UAlberta alumni and staff working it at The Works, Edmonton’s international visual arts festival
Feature image: Detail of Kirsty Templeton-Davidge’s Every Second Sunday
UAlberta stage management grad, Erin Valentine (‘14 BFA) is the Marketing – Churchill Square Supervisor at The Works Art & Design Festival, June 19 through July 1, 2015. After two years as the Volunteer Coordinator for the Works, her role now involves vendor relations, social media, media communications, and daily logistics on the festival site.
Many of the Works festival staff are current U of A students or recent alumni, including Dalaine Wall (design assistant), Kasie Campbell (production coordinator), Fren Mah (marketing assistant), Agata Garbowska (curatorial assistant), and Matthew Carr (production assistant).
In this guest post, Erin highlights some of the creative work by UAlberta Arts alumni and current staff featured at this year’s Works Festival.
Susanna Barlow (’14 BFA) is planting potatoes on Churchill Square! Barlow’s installation recalls the common practice in 1950s to 70s Edmonton of creating nutrient rich soil by planting potatoes before grass in the front lawn of a new home. Viewing Churchill Square as the front lawn of Edmonton, the installation reminds us that 2015 is a period of significant growth for the city, and asks us if we are making space for those who need it most. The Potato Project will also be celebrated at a featured reception on Wednesday, July 1st in a coming together of the community to nurture the continued growth of the plants and share in a potato-based snack. Susanna is also exhibiting a series of prints and video called Elementum at the World Trade Centre.
ECC – Susanna Barlow – I Give Thee My Troth. Courtesy The Works Festival of Art and Design.
Sky Hoffos (’15 BFA) represents himself and his relationship to nature in Into the Forest, Into My Soul on Churchill Square He has created an immersive, sculptural installation that the viewer must enter to experience, and presents it as a refuge; a pocket of wilderness in an outdoor concrete space.
Churchill Square – Skyler Hoffos. Into the Forest Into My Soul (detail). Courtesy the Works Festival of Art and Design.
Kirsty Templeton-Davidge (’15 BFA) has transformed potentially forgotten moments into concrete memories in Anamnesis: Recollections & Perception (Site 10, Scotia Place). From blurred landscapes barely captured during summer road trips to lingering observances of loved ones, these ethereal moments coalesce to reveal common human narratives.
Scotia Place – Kirsty Templeton-Davidge – Every Second Sunday. Courtesy the Works Festival of Art and Design.
Some of the 2015 Bachelor of Design graduates have come together to create for the love of design (Site 5, Stanley Milner Library), an exploration and exhibition of what designers offer and how they affect the community. Projects include graphic design, product design, instruction design, and pop-up books!
Milner – For the Love of Design -Bianca Ho, _Little Home Makers- Classic Edition_, Popup Book. Courtesy the Works Festival of Art and Design.
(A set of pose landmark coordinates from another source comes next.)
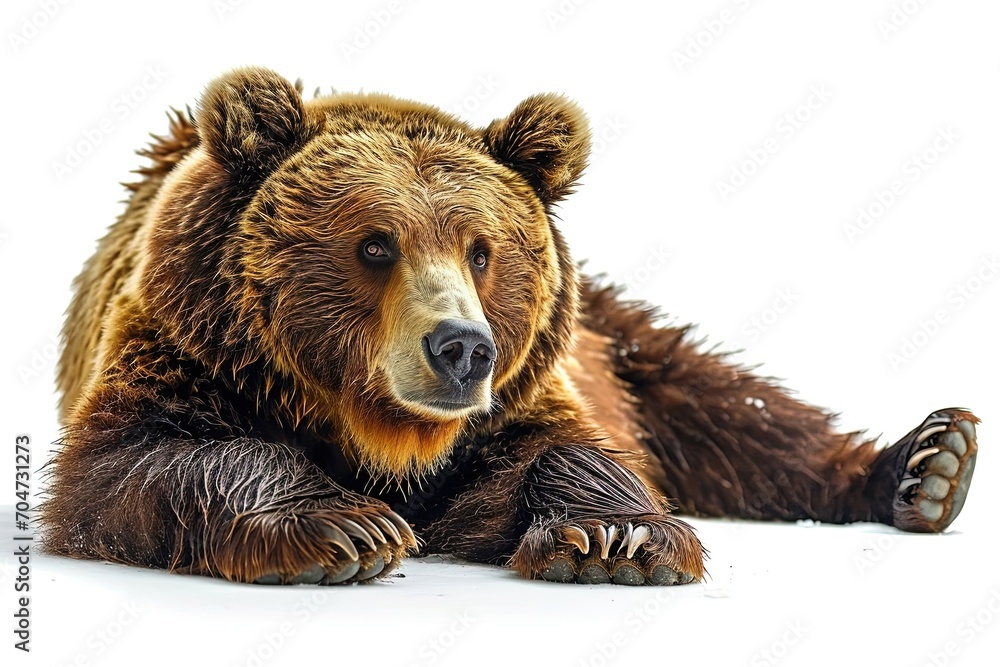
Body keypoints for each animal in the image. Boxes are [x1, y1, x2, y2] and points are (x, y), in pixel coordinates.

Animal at [42, 66, 979, 586]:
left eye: (482, 249)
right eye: (374, 243)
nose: (461, 347)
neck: (382, 433)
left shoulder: (524, 395)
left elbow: (556, 454)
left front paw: (615, 536)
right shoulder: (186, 352)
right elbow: (139, 460)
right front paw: (345, 527)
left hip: (612, 336)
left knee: (727, 406)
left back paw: (929, 464)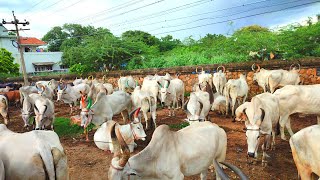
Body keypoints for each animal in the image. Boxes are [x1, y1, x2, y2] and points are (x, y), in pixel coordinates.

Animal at [107, 121, 248, 179]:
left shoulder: (177, 176)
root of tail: (218, 128)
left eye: (121, 177)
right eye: (109, 176)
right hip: (205, 162)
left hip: (219, 161)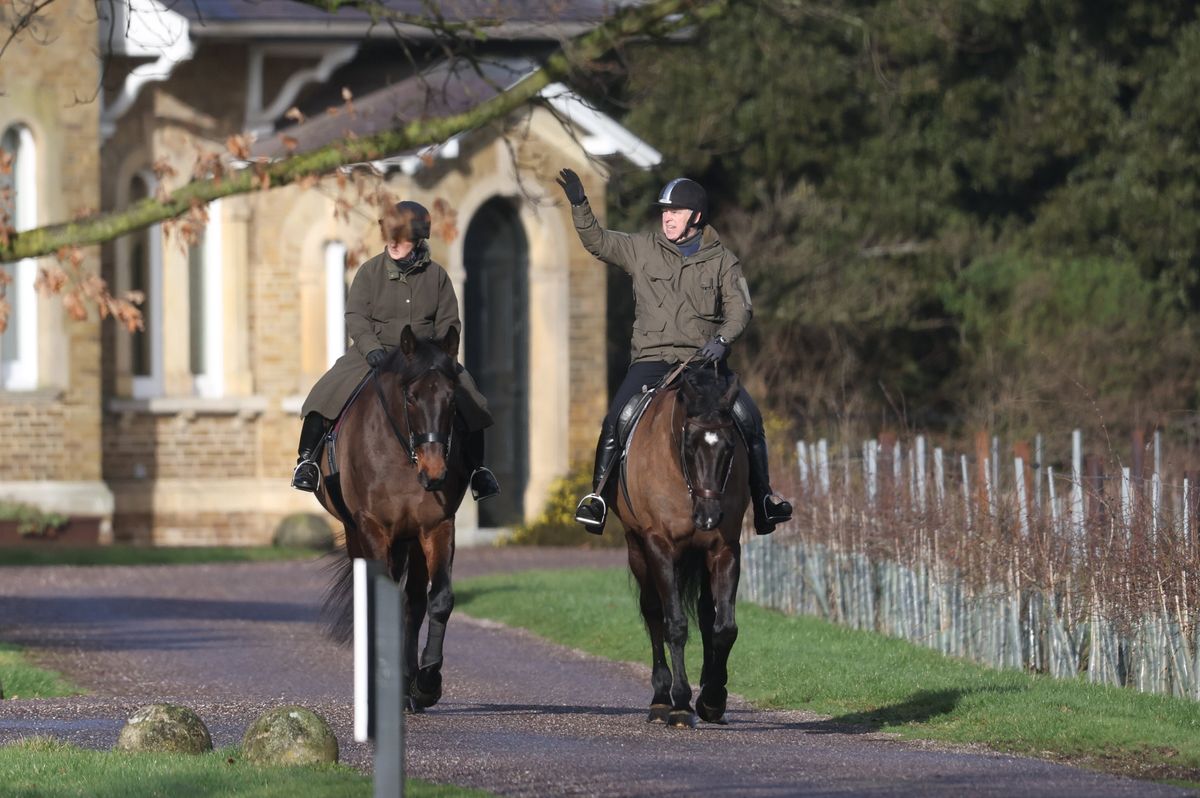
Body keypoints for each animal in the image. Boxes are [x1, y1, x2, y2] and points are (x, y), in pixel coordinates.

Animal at [317, 324, 466, 711]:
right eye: (411, 397)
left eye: (452, 399)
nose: (435, 473)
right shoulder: (372, 527)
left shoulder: (437, 527)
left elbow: (439, 599)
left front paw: (427, 682)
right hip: (359, 534)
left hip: (409, 539)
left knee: (413, 602)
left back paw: (410, 683)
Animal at [616, 366, 750, 728]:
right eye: (689, 445)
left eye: (730, 447)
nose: (708, 517)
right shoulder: (659, 545)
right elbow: (674, 624)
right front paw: (679, 703)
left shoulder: (724, 549)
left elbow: (725, 627)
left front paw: (713, 699)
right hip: (637, 549)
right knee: (653, 612)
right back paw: (661, 698)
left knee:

In addition, University of Alberta instructor Royden Mills’ exhibit The Most Dangerous Job in the World: An Exhibition on Two Sites (EPCOR Tower and dc3 Art Projects) showing his recent large scale sculptural works, as well as a curated group of works by former students.
Right on the U of A campus, the FAB Gallery is a Works Festival venue, showcasing a couple of exceptional MFA student shows.
Aaron Veldstra, MFA Drawing & Intermedia candidate, presents Our Anaerobic Future. Aaron’s work is timely in its artistic critique of the oil industry and explorations into remediation and sustainability. His intricate large-scale works touch on the performative as he uses map data to create large-scale ink works that he then clears away using a combination of water and baking soda.
Aaron Veldstra’s work in progress (2014). Photo by Richard Siemens.
Amanda Forrest-Chan, MFA Printmaking candidate, presents Felt Breathless All Day. Forrest-Chan’s work explores mortality and memory in conjunction with the parallels of decay between land and body. The inspiration for her work was drawn from personal experiences of loss and recent travels to Scotland and Trout Lake, Northwest Territories. In addition to the lush prints Amanda has on display, her show also involves daily performances from 1 p.m. to 3 p.m.
FAB Gallery – Amanda Forrest-Chan – Felt Breathless All Day. Courtesy the Works Festival of Art and Design.
About The Works Art & Design Festival
The Works International Visual Arts Society produces The Works Art & Design Festival which attracts artists and patrons from around the world, boosting the energy and imagination of Downtown Edmonton at the start of every summer. The Works is a free event that draws an audience representing all ages and interests, offering over 200 exciting exhibits and special events to the public.